* **MATERIAL SHOWN**:
•••••

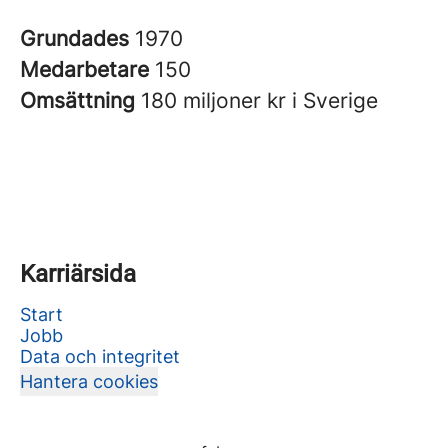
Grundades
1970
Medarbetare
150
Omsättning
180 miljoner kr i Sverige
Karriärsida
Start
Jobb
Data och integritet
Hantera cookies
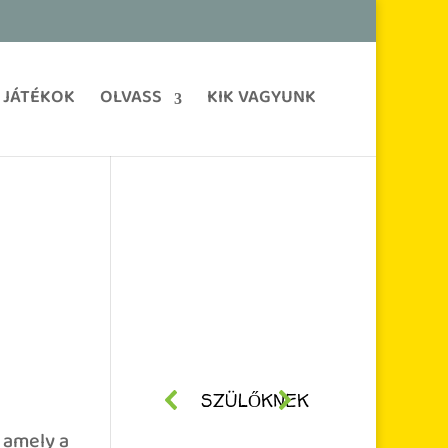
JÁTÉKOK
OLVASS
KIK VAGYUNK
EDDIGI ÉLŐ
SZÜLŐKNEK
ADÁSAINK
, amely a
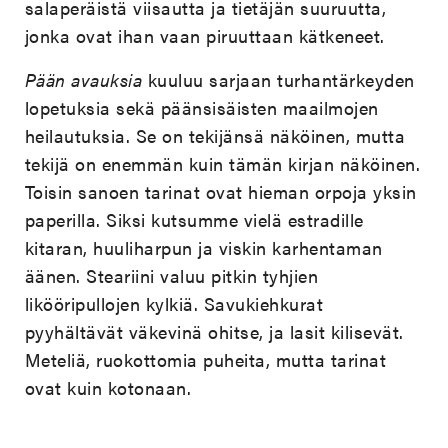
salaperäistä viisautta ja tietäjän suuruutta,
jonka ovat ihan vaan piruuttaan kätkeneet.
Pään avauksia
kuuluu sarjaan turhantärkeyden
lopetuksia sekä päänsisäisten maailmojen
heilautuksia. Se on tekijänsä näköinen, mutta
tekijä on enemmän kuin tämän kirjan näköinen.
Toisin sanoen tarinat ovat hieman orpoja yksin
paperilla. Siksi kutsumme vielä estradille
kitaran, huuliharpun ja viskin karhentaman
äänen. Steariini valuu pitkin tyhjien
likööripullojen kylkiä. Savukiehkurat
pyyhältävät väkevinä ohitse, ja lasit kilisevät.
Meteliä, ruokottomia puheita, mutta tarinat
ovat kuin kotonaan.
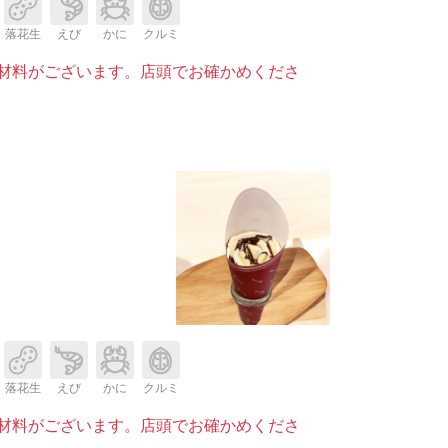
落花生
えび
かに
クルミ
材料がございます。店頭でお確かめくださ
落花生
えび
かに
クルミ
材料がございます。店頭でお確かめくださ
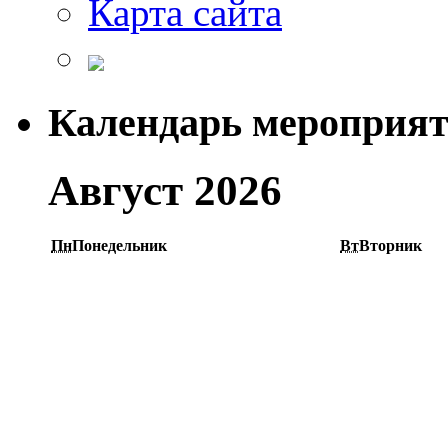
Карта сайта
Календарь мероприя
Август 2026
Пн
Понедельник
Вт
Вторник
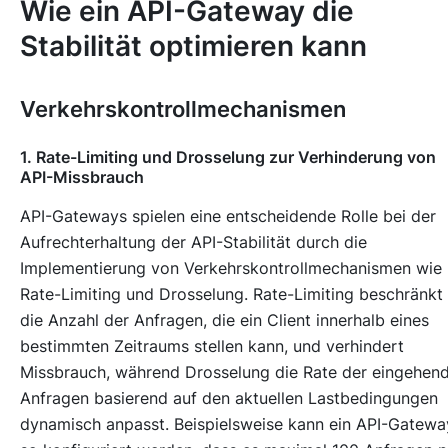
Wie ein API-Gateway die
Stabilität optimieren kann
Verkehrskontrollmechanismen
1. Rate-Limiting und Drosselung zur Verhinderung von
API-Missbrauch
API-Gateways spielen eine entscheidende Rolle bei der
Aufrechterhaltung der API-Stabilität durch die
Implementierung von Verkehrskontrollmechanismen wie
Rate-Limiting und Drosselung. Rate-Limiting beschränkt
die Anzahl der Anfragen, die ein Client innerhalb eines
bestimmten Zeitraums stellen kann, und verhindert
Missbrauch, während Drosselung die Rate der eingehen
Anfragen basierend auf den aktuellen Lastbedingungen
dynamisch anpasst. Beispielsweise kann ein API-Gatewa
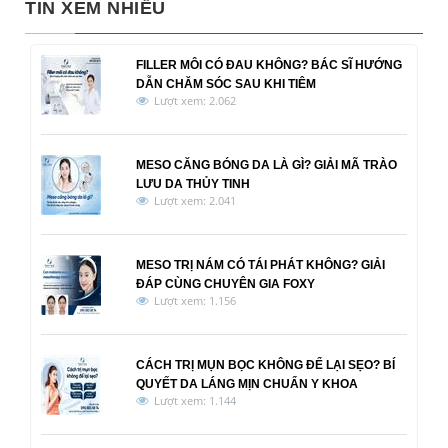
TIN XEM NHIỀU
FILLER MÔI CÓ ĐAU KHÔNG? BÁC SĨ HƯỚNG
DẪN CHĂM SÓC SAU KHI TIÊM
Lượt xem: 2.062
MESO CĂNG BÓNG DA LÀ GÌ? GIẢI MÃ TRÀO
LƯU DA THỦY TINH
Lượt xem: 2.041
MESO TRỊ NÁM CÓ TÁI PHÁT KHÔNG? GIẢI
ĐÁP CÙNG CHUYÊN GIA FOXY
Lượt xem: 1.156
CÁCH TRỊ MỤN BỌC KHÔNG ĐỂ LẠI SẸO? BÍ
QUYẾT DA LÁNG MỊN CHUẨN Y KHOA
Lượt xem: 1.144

•••••

All lines with the word "KHÔNG" must be located in the data and copied.

FILLER MÔI CÓ ĐAU KHÔNG? BÁC SĨ HƯỚNG
MESO TRỊ NÁM CÓ TÁI PHÁT KHÔNG? GIẢI
CÁCH TRỊ MỤN BỌC KHÔNG ĐỂ LẠI SẸO? BÍ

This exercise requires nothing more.